Enhancement effect of adenovirus-mediated antisense c-myc and caffeine on the cytotoxicity of cisplatin in osteosarcoma cell lines.

AIMS

Studies on cancer biology have shown that overexpression of oncogenes (with or without functional loss of tumor suppressor genes), which is responsible for the progression of human malignancies via a multistep process, may be reduced by antisense technology. Caffeine enhances the effect of cisplatin (CDDP) chemotherapy on osteosarcoma cells.

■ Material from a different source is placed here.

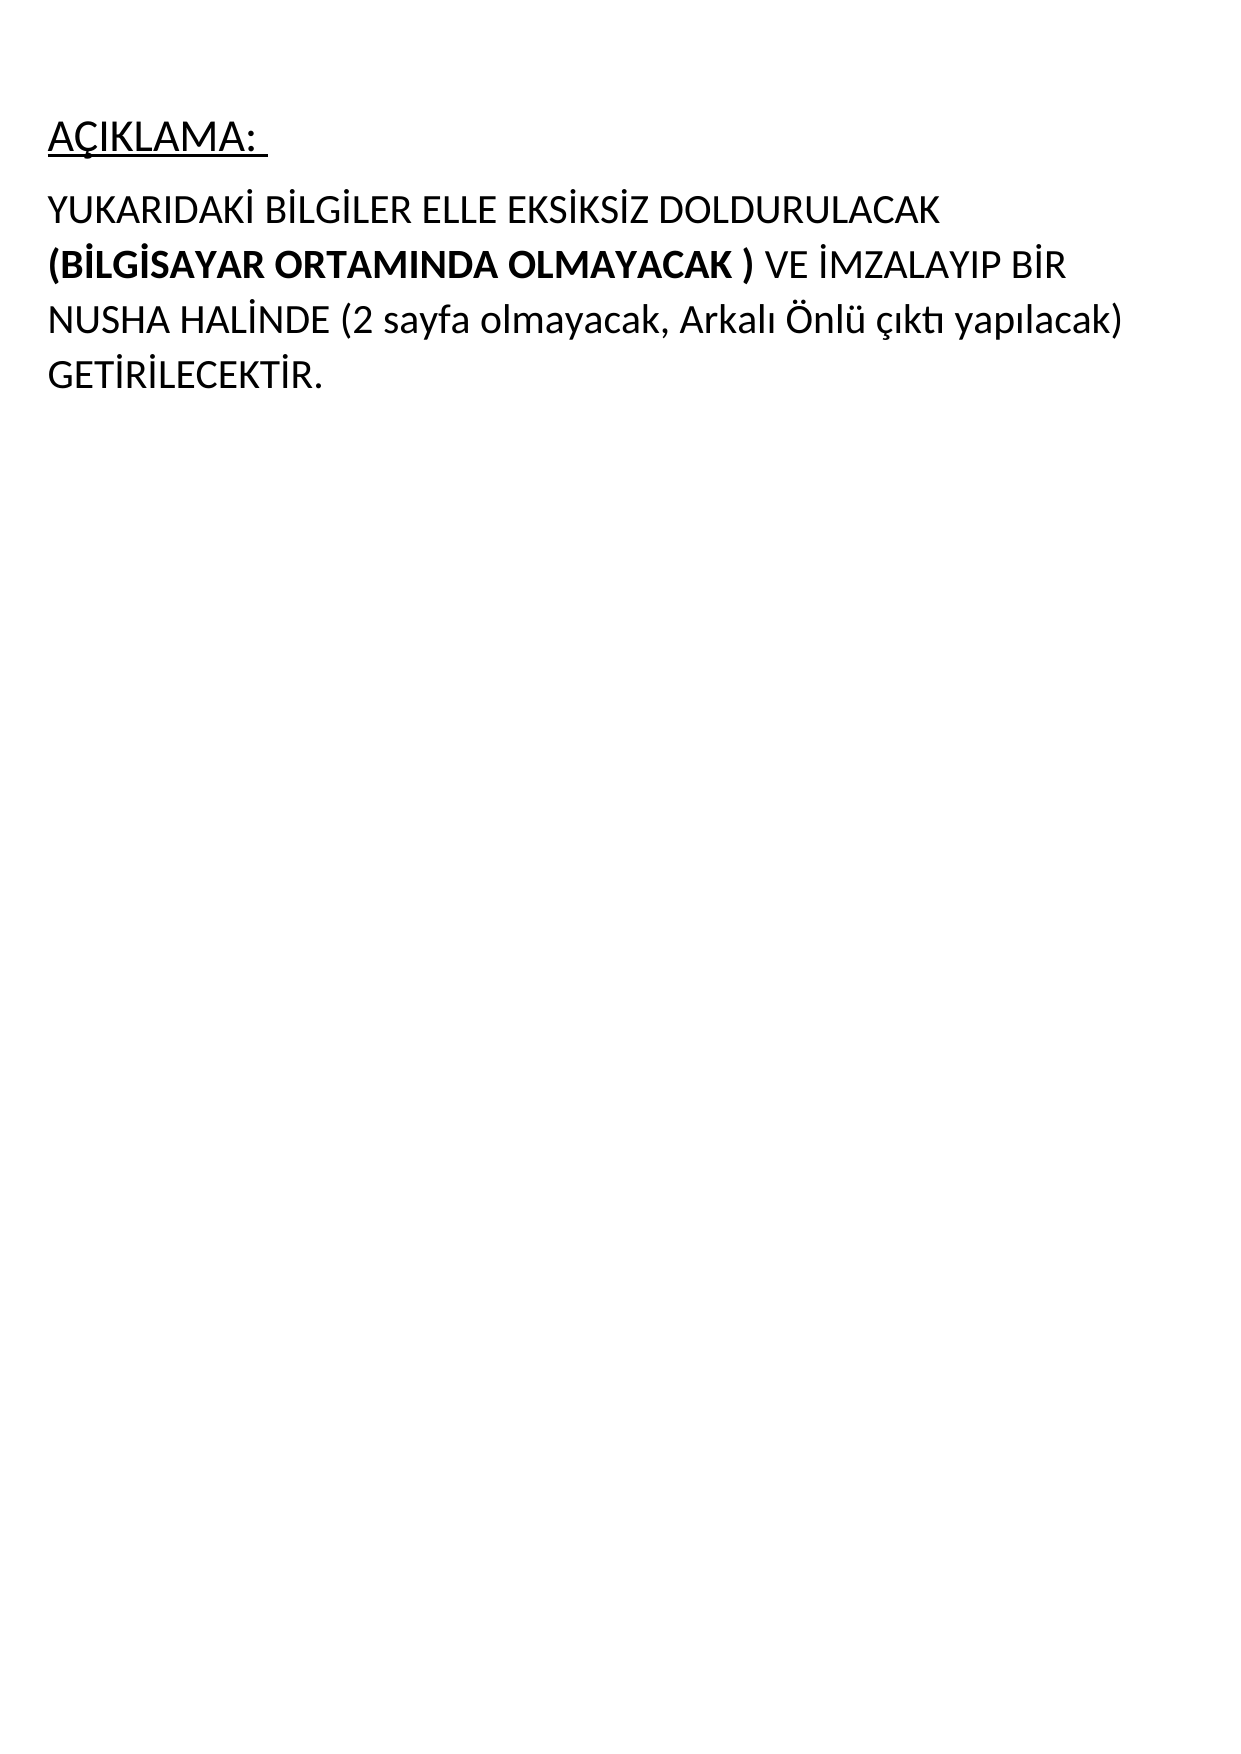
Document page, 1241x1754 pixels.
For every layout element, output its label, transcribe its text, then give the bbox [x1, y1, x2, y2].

text YUKARIDAKİ BİLGİLER ELLE EKSİKSİZ DOLDURULACAK (BİLGİSAYAR ORTAMINDA OLMAYACAK ) VE İMZALAYIP BİR NUSHA HALİNDE (2 sayfa olmayacak, Arkalı Önlü çıktı yapılacak) GETİRİLECEKTİR. [47, 183, 1140, 399]
text AÇIKLAMA: [47, 107, 1140, 162]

We constructed the recombinant adenovirus (Myc-AS) encoding the antisense c-myc fragment and investigated the synergic effect of caffeine and Myc-AS on the in vitro sensitivity of osteosarcoma MG-63 cells to cisplatin.

METHODS

The recombinant adenovirus (Myc-AS) encoding the antisense c-myc fragment was constructed by cloning c-myc cDNA of about 750 bp in a reverse direction into adenovirus vector, then undergoing recombination, amplification and complementation in vivo. Myc-AS and caffeine were used either alone or in combination with CDDP to treat osteosarcoma MG-63 cells in vitro. Western blot, MTT, flow cytometry (FCM) and electron microscopy were used to evaluate the expression of c-myc protein, tumor cell proliferation in vitro and apoptosis and to perform cell cycle analysis.

RESULTS

Myc-AS encoding antisense c-myc fragment was obtained with a titer of 2 x 10(9) pfu/ml. Myc-AS downregulated the expression of c-myc protein after transfecting MG-63 cells for 48 h, induced tumor cell apoptosis and inhibited tumor cell proliferation in vitro. Myc-AS or caffeine can enhance the cytotoxic effects of 2.0 and 5.0 microg/ml CDDP on MG-63 cells. Moreover, the significantly enhancing effect of the Myc-AS-caffeine combination on CDDP chemotherapy of MG-63 cells was not restricted to apoptosis but also decreased tumor cell proliferation in vitro. Expression of the apoptosis-associated bcl-2 gene was downregulated and bax was upregulated, with no changes in E2F-1 expression. FCM analysis showed that CDDP treatment induced a block in S phase, and caffeine reversed this block and accelerated cell progression through the S phase.

CONCLUSIONS

Myc-AS can induce obvious G2/M phase arrest in transfected cells. Myc-AS combined with caffeine can enhance apoptosis induction and chemotherapeutic effects of CDDP on osteosarcoma MG-63 cells.